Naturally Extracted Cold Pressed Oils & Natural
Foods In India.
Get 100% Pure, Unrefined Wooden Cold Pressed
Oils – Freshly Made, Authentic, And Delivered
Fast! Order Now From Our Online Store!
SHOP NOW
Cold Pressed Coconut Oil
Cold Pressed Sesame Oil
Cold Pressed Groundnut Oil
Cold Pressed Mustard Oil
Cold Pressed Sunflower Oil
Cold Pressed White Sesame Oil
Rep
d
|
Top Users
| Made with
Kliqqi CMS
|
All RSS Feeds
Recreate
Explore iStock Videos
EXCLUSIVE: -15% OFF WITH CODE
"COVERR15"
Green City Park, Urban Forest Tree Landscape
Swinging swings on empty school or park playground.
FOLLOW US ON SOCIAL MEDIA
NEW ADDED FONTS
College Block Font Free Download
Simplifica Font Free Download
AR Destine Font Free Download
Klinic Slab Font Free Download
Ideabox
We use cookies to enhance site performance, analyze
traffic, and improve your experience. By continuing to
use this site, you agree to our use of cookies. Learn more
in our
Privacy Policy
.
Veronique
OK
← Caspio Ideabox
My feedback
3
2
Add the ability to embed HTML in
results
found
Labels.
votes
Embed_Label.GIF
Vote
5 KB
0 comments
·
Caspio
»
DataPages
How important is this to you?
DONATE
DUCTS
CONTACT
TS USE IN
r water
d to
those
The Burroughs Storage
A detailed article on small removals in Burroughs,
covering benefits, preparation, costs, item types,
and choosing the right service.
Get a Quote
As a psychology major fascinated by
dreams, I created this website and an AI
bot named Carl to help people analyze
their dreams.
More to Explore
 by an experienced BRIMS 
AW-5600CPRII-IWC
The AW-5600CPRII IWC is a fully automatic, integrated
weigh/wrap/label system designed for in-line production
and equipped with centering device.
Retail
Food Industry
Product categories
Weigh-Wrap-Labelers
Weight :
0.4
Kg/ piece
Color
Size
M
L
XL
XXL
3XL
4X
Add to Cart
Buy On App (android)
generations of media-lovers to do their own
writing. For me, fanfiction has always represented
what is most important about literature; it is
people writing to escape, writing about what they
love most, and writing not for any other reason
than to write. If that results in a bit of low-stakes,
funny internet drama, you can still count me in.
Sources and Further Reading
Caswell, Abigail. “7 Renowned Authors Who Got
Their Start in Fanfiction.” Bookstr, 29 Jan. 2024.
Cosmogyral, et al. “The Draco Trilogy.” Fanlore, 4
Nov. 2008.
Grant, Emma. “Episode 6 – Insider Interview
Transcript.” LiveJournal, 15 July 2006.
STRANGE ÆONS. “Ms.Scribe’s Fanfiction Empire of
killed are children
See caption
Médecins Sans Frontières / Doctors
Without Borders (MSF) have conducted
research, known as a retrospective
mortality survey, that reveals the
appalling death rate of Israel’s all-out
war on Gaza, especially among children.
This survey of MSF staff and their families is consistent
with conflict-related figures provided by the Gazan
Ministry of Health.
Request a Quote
========
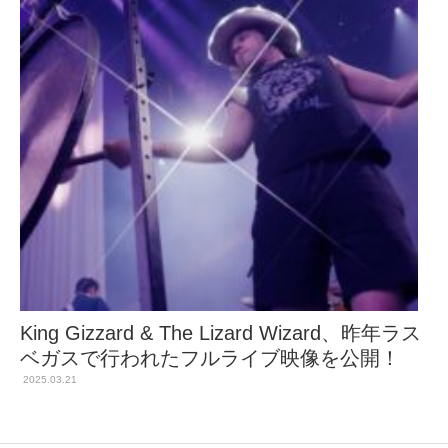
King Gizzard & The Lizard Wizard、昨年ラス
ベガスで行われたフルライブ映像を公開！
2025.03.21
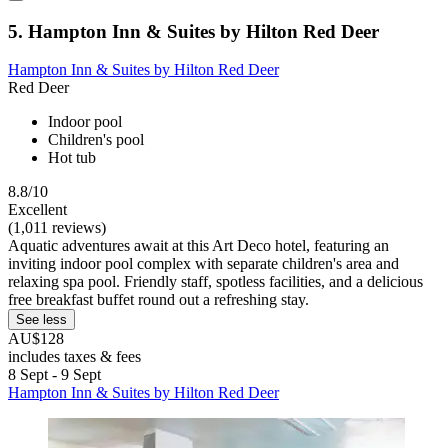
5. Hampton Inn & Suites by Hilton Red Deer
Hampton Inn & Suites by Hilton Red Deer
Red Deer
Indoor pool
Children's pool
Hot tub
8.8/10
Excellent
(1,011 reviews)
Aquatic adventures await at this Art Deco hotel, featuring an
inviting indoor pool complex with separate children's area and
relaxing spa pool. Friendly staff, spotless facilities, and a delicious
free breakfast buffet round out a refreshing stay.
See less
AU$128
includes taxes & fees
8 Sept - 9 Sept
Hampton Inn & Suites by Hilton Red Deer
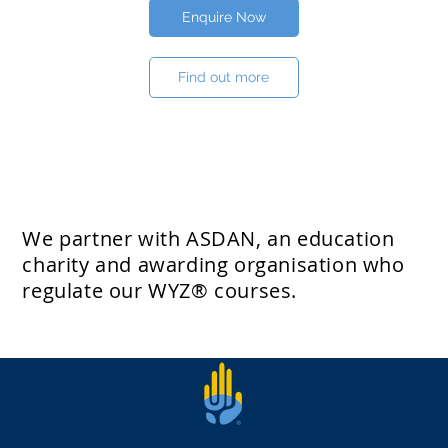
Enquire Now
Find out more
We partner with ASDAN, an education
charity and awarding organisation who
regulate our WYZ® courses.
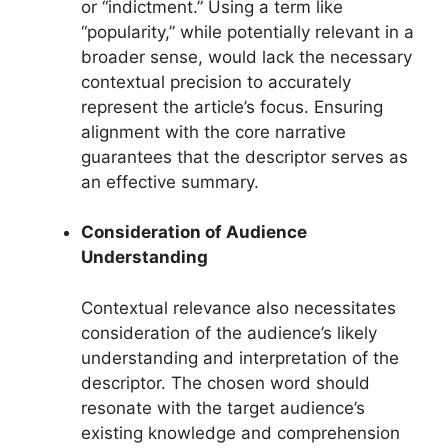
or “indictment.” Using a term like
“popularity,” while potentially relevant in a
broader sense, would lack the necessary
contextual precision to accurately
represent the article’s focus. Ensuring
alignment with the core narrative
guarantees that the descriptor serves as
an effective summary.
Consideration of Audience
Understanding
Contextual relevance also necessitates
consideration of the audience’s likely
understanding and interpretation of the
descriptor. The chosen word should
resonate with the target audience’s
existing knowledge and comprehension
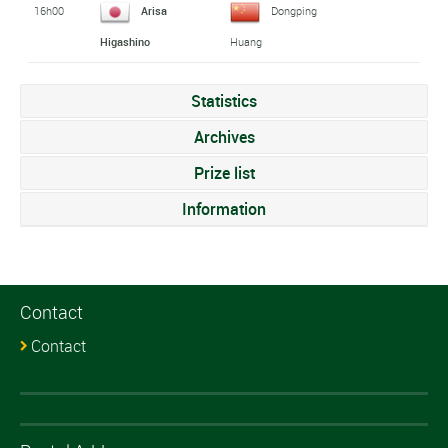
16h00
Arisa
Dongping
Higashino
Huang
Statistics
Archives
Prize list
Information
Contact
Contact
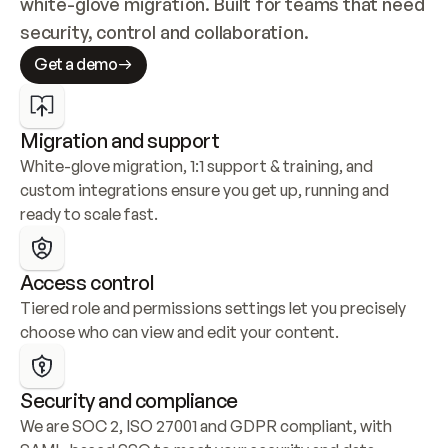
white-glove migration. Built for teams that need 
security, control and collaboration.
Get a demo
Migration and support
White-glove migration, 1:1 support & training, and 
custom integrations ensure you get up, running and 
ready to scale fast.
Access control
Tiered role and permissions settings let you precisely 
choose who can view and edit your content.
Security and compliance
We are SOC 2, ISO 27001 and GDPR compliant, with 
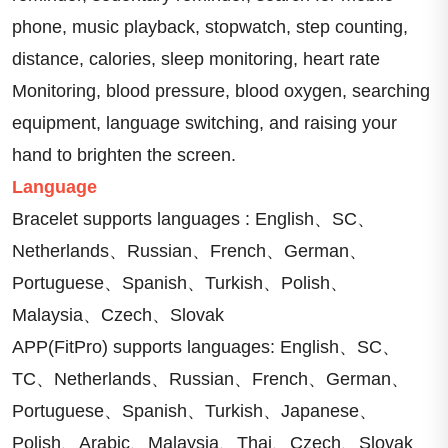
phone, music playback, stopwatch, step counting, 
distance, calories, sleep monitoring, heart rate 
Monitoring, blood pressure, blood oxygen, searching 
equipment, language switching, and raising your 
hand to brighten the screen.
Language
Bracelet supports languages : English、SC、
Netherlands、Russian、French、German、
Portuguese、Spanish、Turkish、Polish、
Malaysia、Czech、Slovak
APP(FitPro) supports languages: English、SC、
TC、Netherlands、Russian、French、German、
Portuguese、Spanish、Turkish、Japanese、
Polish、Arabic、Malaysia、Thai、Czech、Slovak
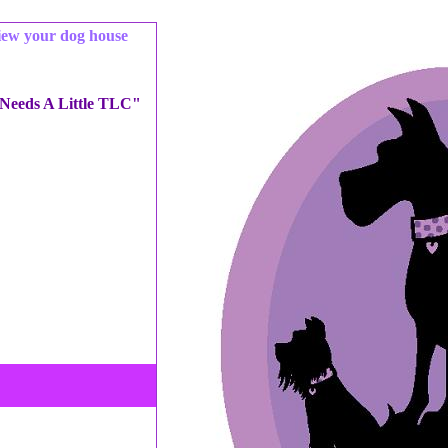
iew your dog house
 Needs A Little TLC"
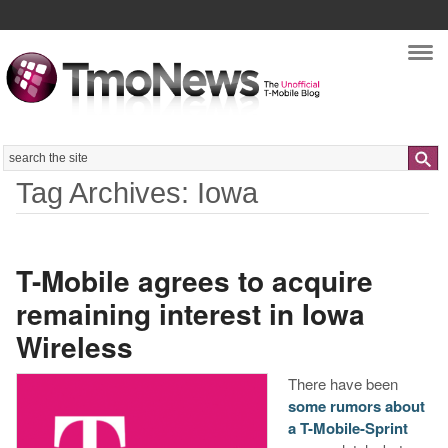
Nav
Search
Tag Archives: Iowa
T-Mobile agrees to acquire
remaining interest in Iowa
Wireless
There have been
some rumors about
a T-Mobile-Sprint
========
When you reach the line with "All RSS Feeds" in the records above, start writing out lines exactly, and stop once the line with "what is most" has been written; include nothing else.

# ANSWER SPACE:
All RSS Feeds
Recreate
Explore iStock Videos
EXCLUSIVE: -15% OFF WITH CODE
"COVERR15"
Green City Park, Urban Forest Tree Landscape
Swinging swings on empty school or park playground.
FOLLOW US ON SOCIAL MEDIA
NEW ADDED FONTS
College Block Font Free Download
Simplifica Font Free Download
AR Destine Font Free Download
Klinic Slab Font Free Download
Ideabox
We use cookies to enhance site performance, analyze
traffic, and improve your experience. By continuing to
use this site, you agree to our use of cookies. Learn more
in our
Privacy Policy
.
Veronique
OK
← Caspio Ideabox
My feedback
3
2
Add the ability to embed HTML in
results
found
Labels.
votes
Embed_Label.GIF
Vote
5 KB
0 comments
·
Caspio
»
DataPages
How important is this to you?
DONATE
DUCTS
CONTACT
TS USE IN
r water
d to
those
The Burroughs Storage
A detailed article on small removals in Burroughs,
covering benefits, preparation, costs, item types,
and choosing the right service.
Get a Quote
As a psychology major fascinated by
dreams, I created this website and an AI
bot named Carl to help people analyze
their dreams.
More to Explore
 by an experienced BRIMS 
AW-5600CPRII-IWC
The AW-5600CPRII IWC is a fully automatic, integrated
weigh/wrap/label system designed for in-line production
and equipped with centering device.
Retail
Food Industry
Product categories
Weigh-Wrap-Labelers
Weight :
0.4
Kg/ piece
Color
Size
M
L
XL
XXL
3XL
4X
Add to Cart
Buy On App (android)
generations of media-lovers to do their own
writing. For me, fanfiction has always represented
what is most important about literature; it is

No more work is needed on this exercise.